Your instructions.
Reproduce the passage of the Coursera lesson word for word, from "2. partner (v.) [pahrt-ner] – to work" up to and including "in the library.".

Text under study.
1. course (n.) [kawrs, kohrs] – a series of classes or lessons at school that focus on one subject
Example: To improve his design skills, he took a basic drawing course last college semester.

2. partner (v.) [pahrt-ner] – to work together with another group or person
Example: The school partnered with the city’s research facility for a new project.

3. base (v.) [beys] – to put the headquarters of a company or organization in a specific location
Example: The company’s main office is based in America.

4. accredited (adj.) [uh-kred-i-tid] – accepted by an authority as true or official
Example: Colleges provide graduates with accredited diplomas as proof that the students successfully finished their studies.

5. conventional (adj.) [kuhn-ven-shuh-nl] – traditional or usual
Example: Finding information on the Internet has almost replaced the conventional method of researching in the library.

Read the text below.

The University of London’s International Program has recently joined the free online education project Coursera. Through Coursera, the university will be offering five online courses in psychology, law, computer programming, photojournalism and digital media.

Online university project Coursera has so far partnered with more than 30 universities located in America, Hong Kong, Australia, Britain and other countries.

Based in California, Coursera was started by scholars in Stanford University. It now offers over 200 free courses designed by the different universities. About 1.3 million students are currently enrolled in the online project.

Coursera co-founder Daphne Koller said they wanted to make education easy to access globally. She said they are proud to give students a variety of educational experience through universities around the world.  The project offers students another option to conventional campus-based classes, which are frequently costly.

As of now, however, Coursera does not offer accredited degrees to students when they complete a course, but other methods are being done to recognize online students’ work.

Jonathan Kydd, dean of University of London’s International Programs, hopes that students who try the free online courses at Coursera will be encouraged to take up full degree courses.

Other universities that have recently joined Coursera are Brown University, University of Florida and Vanderbilt University in the US, the Hebrew University of Jerusalem in Israel, the University of British Columbia in Canada and the Hong Kong University of Science and Technology.

Viewpoint Discussion
Enjoy a discussion with your tutor.  

Discussion A

·         Would online courses like Coursera be popular among students in your country? Please explain your answer.
·         Do you think that taking online classes is better than having lessons in a classroom? Why or why not?

Discussion B

·         How does the Internet help students with their studies?  
·         What can be the disadvantages of using the Internet as a learning tool?

Stored data.
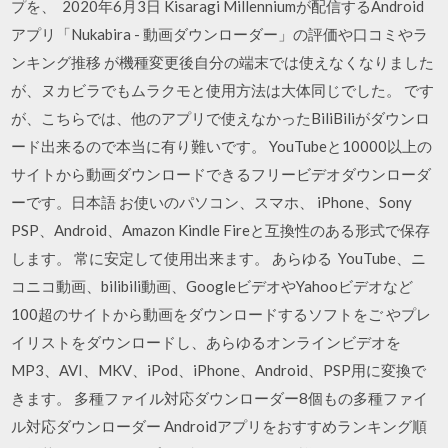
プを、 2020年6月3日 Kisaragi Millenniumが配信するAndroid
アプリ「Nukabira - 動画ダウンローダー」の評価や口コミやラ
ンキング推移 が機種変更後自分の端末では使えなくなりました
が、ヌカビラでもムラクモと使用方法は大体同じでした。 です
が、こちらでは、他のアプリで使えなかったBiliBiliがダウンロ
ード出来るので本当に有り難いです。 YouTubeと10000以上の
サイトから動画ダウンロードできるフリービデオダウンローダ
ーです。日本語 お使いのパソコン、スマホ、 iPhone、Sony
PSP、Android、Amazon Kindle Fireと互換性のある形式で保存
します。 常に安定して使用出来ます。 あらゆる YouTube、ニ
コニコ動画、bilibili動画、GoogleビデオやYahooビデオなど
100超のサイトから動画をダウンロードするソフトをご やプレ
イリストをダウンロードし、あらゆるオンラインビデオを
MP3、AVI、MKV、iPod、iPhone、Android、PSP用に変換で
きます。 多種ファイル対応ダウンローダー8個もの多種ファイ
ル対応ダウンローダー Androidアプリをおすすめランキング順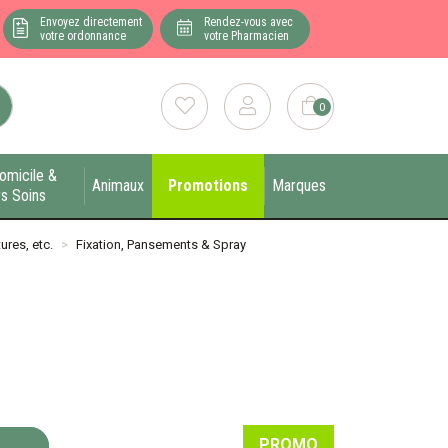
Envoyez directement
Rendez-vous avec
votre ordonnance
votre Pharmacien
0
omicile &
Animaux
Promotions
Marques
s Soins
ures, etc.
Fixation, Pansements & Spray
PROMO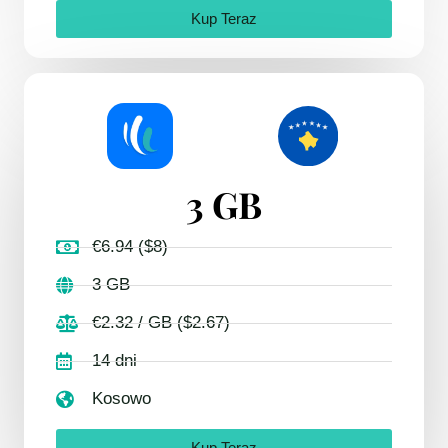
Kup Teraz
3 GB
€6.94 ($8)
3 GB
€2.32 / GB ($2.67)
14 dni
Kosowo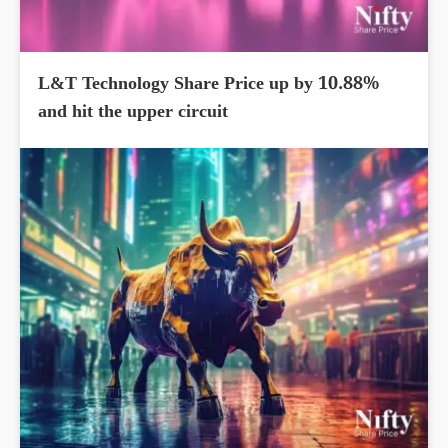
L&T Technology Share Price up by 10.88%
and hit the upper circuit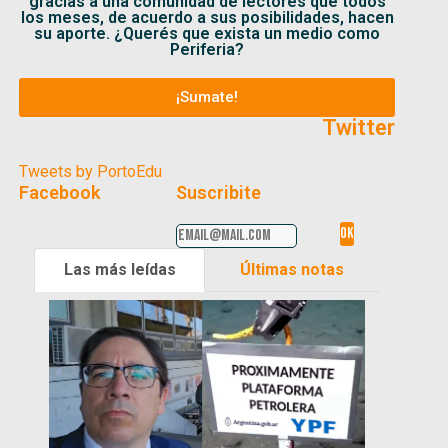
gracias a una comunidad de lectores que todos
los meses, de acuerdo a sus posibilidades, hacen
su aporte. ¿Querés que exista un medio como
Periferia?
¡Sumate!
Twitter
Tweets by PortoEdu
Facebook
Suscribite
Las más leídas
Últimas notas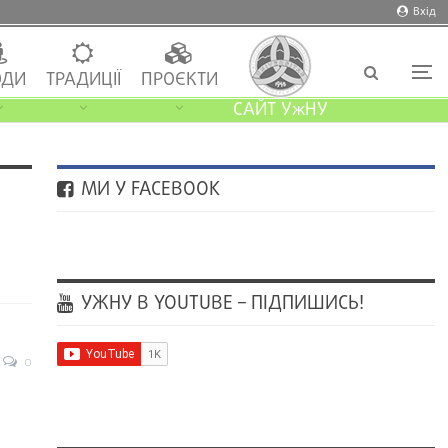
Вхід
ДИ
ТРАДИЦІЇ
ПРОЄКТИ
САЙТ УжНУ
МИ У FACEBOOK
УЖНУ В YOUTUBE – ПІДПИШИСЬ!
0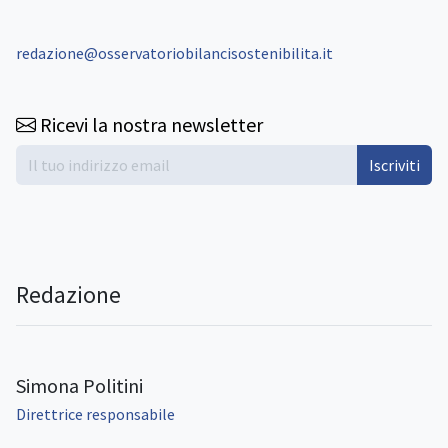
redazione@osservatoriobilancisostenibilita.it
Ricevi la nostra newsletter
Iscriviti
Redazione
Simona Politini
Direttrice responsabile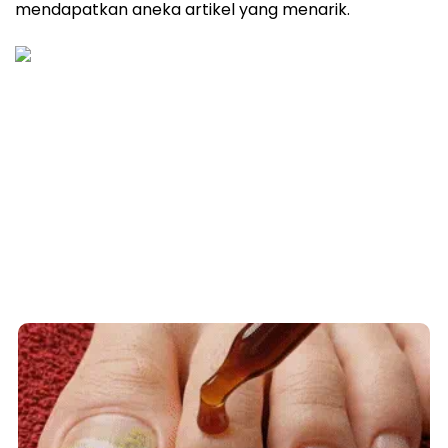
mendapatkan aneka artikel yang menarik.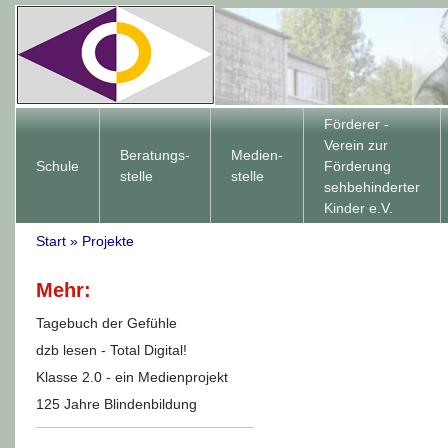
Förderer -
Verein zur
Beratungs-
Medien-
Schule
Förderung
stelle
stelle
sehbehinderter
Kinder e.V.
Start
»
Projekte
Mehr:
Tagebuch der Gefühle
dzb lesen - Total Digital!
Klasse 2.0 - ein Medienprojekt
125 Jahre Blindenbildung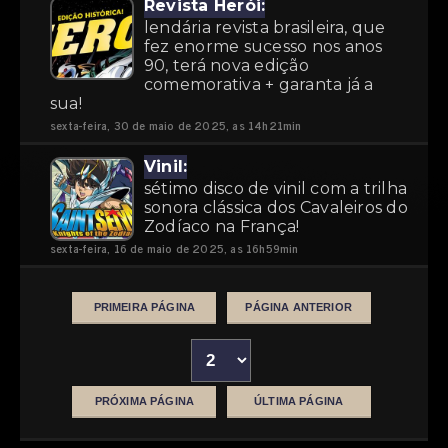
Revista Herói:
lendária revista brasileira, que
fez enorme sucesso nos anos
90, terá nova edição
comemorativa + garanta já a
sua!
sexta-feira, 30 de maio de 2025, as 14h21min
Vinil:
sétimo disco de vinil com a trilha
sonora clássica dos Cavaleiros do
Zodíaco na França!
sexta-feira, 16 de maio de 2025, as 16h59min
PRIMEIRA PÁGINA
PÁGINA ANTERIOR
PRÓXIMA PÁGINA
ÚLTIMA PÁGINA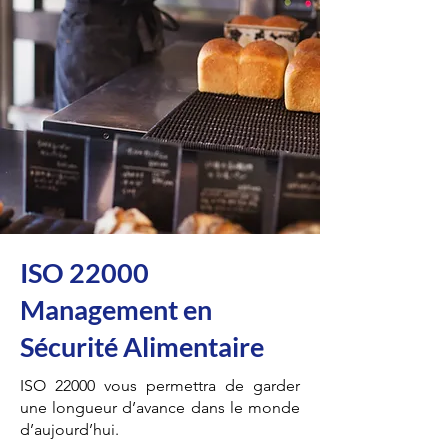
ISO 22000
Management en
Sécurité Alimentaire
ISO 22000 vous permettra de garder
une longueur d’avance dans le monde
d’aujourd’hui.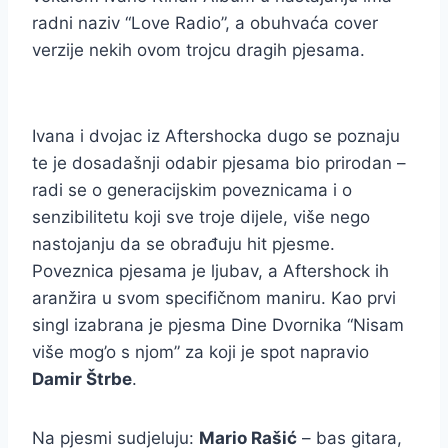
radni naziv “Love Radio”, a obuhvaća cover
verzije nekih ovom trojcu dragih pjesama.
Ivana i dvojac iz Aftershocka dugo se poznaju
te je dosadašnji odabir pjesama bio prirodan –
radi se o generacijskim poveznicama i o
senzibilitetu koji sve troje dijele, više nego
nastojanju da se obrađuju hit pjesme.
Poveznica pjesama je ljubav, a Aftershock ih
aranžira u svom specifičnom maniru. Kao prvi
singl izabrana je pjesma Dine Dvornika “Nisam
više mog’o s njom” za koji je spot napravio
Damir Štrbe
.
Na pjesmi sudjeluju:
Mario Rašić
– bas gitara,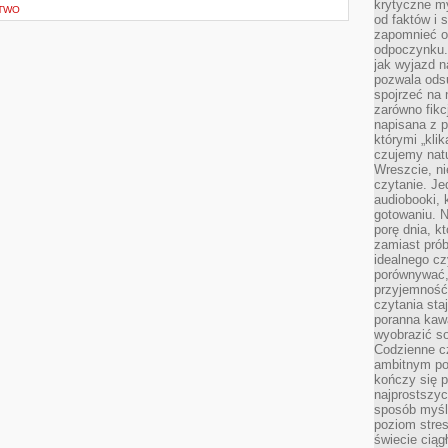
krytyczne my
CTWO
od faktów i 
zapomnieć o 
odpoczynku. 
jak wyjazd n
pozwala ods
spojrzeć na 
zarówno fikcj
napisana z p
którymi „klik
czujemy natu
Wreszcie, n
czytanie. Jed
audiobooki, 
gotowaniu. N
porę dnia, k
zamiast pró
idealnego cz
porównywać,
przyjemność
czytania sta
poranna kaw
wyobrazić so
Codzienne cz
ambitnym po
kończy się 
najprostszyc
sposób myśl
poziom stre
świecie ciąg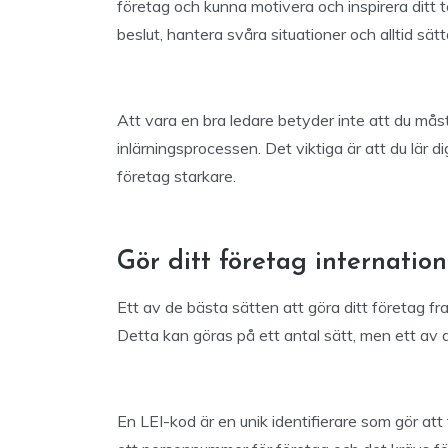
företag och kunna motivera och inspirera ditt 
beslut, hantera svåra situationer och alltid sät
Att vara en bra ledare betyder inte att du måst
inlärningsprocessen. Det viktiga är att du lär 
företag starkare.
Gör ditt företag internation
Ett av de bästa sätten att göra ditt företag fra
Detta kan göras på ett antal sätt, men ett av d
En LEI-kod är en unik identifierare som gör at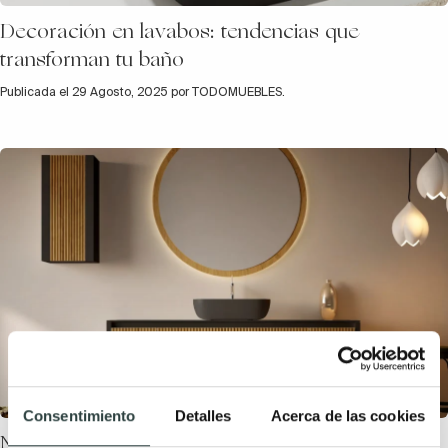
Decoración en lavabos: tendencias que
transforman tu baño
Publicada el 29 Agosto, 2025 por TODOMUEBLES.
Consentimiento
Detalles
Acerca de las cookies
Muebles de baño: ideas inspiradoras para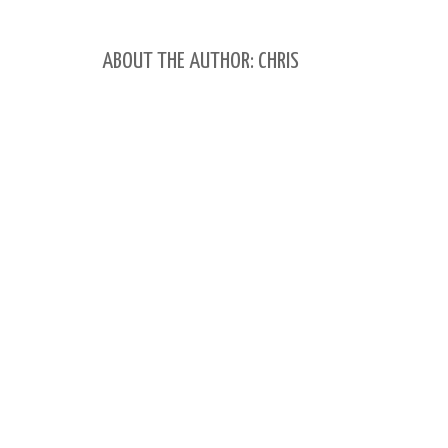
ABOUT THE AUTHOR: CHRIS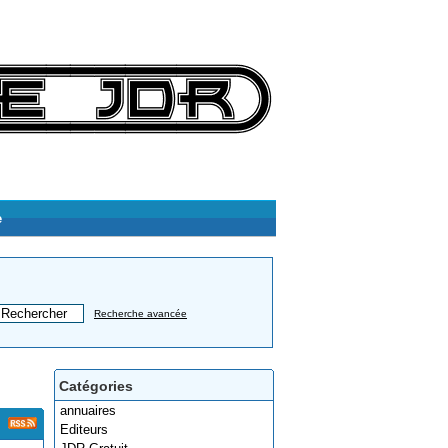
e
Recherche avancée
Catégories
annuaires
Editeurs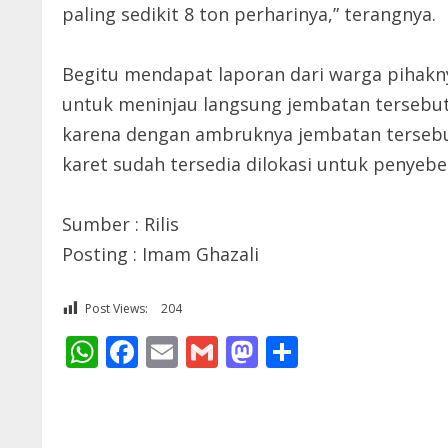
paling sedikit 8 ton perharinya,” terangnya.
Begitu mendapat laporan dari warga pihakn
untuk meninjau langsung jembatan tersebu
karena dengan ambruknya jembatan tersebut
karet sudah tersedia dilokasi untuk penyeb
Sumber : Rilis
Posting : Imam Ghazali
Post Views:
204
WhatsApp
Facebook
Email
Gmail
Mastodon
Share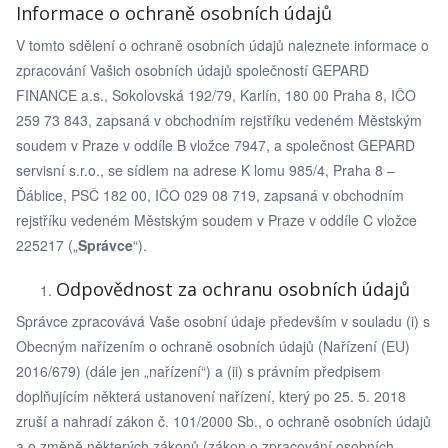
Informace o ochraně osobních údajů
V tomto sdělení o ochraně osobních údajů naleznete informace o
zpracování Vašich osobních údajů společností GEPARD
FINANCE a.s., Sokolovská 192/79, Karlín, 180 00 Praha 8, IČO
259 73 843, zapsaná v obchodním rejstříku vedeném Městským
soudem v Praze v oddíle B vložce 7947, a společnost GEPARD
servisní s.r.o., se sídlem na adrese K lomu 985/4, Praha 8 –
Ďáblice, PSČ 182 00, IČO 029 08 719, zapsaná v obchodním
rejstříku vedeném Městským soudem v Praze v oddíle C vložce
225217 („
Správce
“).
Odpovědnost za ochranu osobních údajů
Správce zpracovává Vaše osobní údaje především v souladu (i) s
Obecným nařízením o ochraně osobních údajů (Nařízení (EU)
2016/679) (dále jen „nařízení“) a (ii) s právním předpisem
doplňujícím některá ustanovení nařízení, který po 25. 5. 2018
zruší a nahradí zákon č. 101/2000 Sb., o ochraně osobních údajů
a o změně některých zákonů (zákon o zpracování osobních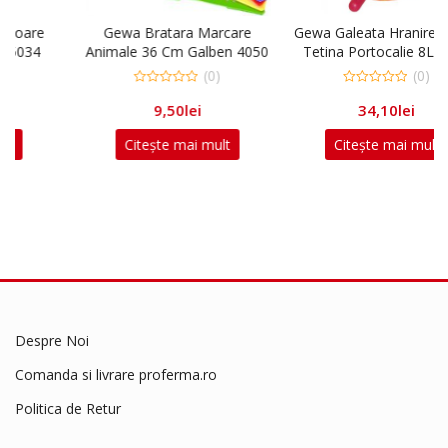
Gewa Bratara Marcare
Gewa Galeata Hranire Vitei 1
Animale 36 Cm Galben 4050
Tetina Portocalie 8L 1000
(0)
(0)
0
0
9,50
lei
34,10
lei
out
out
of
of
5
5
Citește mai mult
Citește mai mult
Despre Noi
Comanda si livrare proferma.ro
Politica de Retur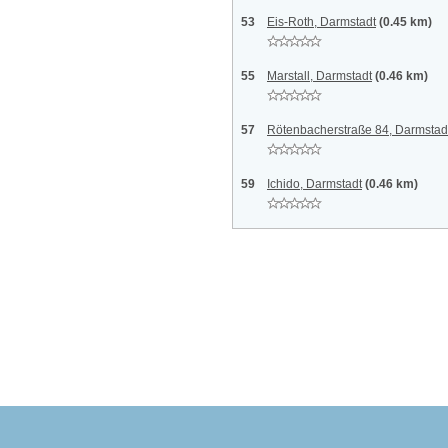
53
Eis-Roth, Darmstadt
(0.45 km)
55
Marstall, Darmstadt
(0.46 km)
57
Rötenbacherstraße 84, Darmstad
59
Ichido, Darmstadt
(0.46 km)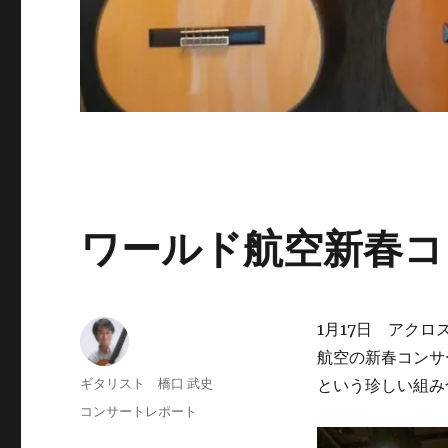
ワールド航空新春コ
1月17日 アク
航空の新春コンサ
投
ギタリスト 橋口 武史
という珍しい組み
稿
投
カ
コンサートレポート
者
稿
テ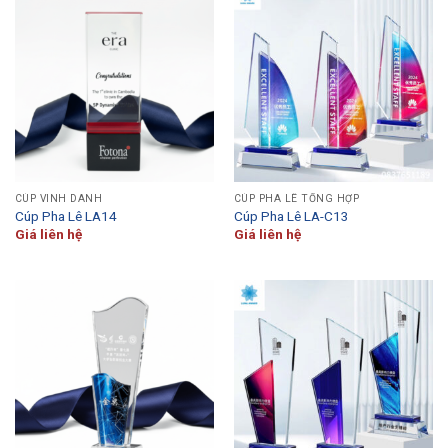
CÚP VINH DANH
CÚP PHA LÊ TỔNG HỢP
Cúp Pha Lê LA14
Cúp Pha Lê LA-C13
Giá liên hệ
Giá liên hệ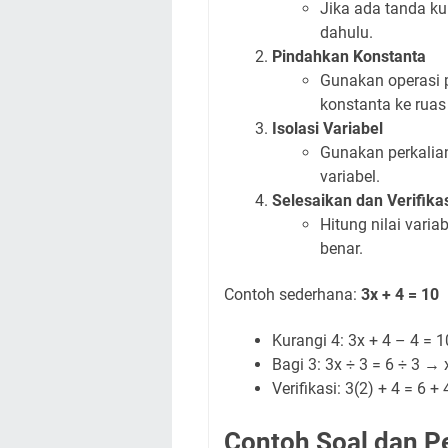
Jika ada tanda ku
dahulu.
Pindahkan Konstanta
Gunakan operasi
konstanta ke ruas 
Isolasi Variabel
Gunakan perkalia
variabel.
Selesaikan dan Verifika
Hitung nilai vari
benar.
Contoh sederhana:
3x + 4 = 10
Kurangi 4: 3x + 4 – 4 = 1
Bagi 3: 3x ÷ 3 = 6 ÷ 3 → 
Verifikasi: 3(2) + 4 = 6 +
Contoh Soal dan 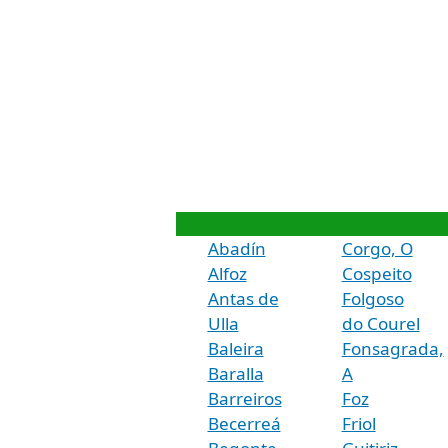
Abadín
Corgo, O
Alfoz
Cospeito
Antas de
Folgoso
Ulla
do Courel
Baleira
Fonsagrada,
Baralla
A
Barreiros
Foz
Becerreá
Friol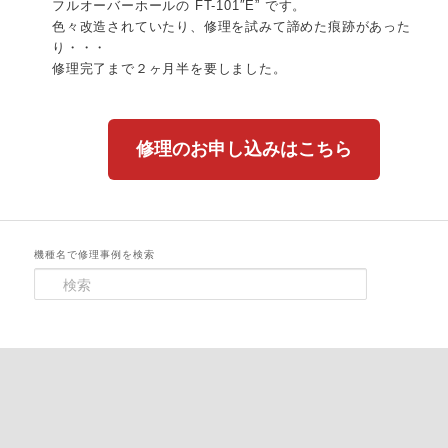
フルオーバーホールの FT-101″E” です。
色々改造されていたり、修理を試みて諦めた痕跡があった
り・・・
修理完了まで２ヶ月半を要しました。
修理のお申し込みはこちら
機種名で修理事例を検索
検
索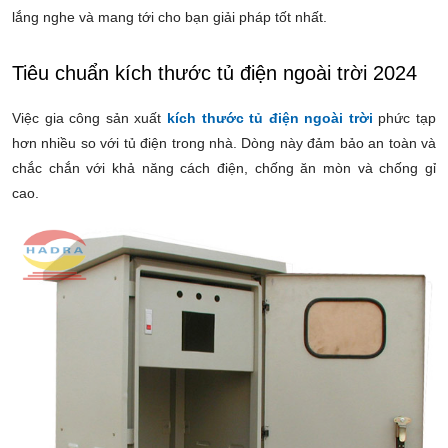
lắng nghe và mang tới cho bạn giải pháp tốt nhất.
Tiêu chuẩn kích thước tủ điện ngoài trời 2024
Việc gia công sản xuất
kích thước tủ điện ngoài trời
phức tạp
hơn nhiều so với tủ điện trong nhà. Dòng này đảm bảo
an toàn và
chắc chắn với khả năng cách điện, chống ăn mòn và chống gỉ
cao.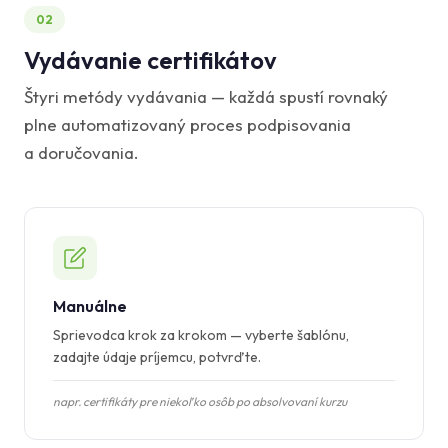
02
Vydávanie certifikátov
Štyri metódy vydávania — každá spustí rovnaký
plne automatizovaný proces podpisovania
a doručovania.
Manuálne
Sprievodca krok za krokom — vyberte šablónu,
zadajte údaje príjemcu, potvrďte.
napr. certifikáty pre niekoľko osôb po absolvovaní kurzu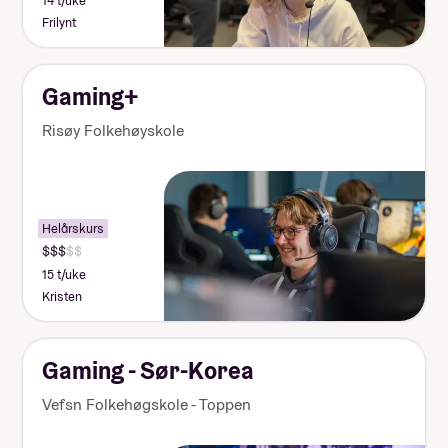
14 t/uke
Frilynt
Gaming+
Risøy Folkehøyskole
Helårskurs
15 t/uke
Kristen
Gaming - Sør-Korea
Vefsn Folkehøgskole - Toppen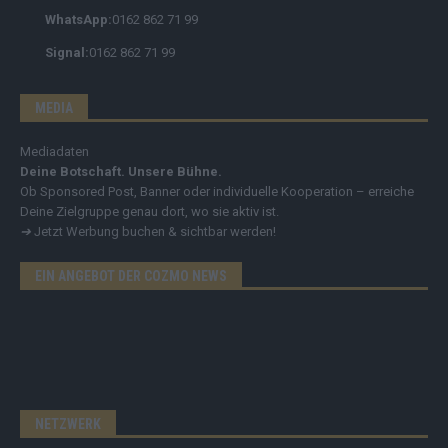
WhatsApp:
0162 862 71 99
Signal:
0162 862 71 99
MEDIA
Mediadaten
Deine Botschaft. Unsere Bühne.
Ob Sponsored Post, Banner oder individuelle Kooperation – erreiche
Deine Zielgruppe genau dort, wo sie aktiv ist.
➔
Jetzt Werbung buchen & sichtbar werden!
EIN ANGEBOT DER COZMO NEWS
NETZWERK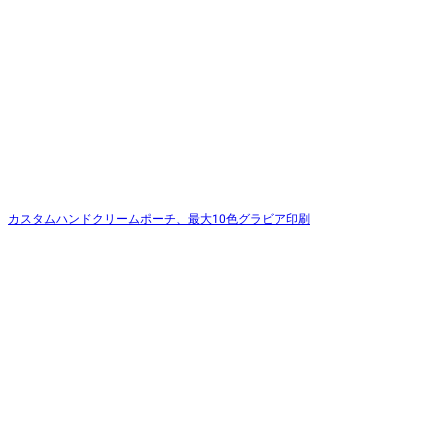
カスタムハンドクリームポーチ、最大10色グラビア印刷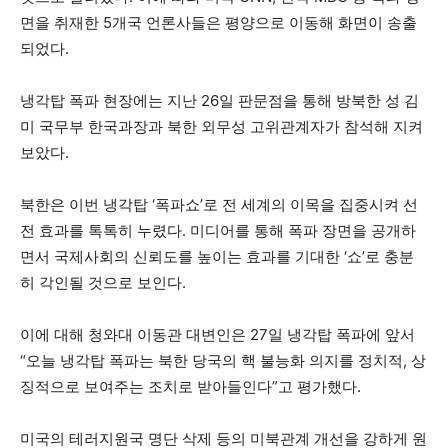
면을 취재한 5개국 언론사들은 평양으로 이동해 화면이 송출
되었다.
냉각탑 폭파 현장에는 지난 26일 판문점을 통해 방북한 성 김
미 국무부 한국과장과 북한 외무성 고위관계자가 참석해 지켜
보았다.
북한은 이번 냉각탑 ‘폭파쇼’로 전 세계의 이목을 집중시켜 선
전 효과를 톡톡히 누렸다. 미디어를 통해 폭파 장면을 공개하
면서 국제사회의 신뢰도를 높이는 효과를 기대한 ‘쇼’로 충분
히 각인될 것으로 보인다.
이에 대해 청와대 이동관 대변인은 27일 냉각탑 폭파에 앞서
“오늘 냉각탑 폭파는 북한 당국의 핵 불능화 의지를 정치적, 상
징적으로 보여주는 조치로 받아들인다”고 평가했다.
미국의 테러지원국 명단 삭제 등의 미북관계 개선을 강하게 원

Solution to the problem.
2. partner (v.) [pahrt-ner] – to work together with another group or person
Example: The school partnered with the city’s research facility for a new project.

3. base (v.) [beys] – to put the headquarters of a company or organization in a specific location
Example: The company’s main office is based in America.

4. accredited (adj.) [uh-kred-i-tid] – accepted by an authority as true or official
Example: Colleges provide graduates with accredited diplomas as proof that the students successfully finished their studies.

5. conventional (adj.) [kuhn-ven-shuh-nl] – traditional or usual
Example: Finding information on the Internet has almost replaced the conventional method of researching in the library.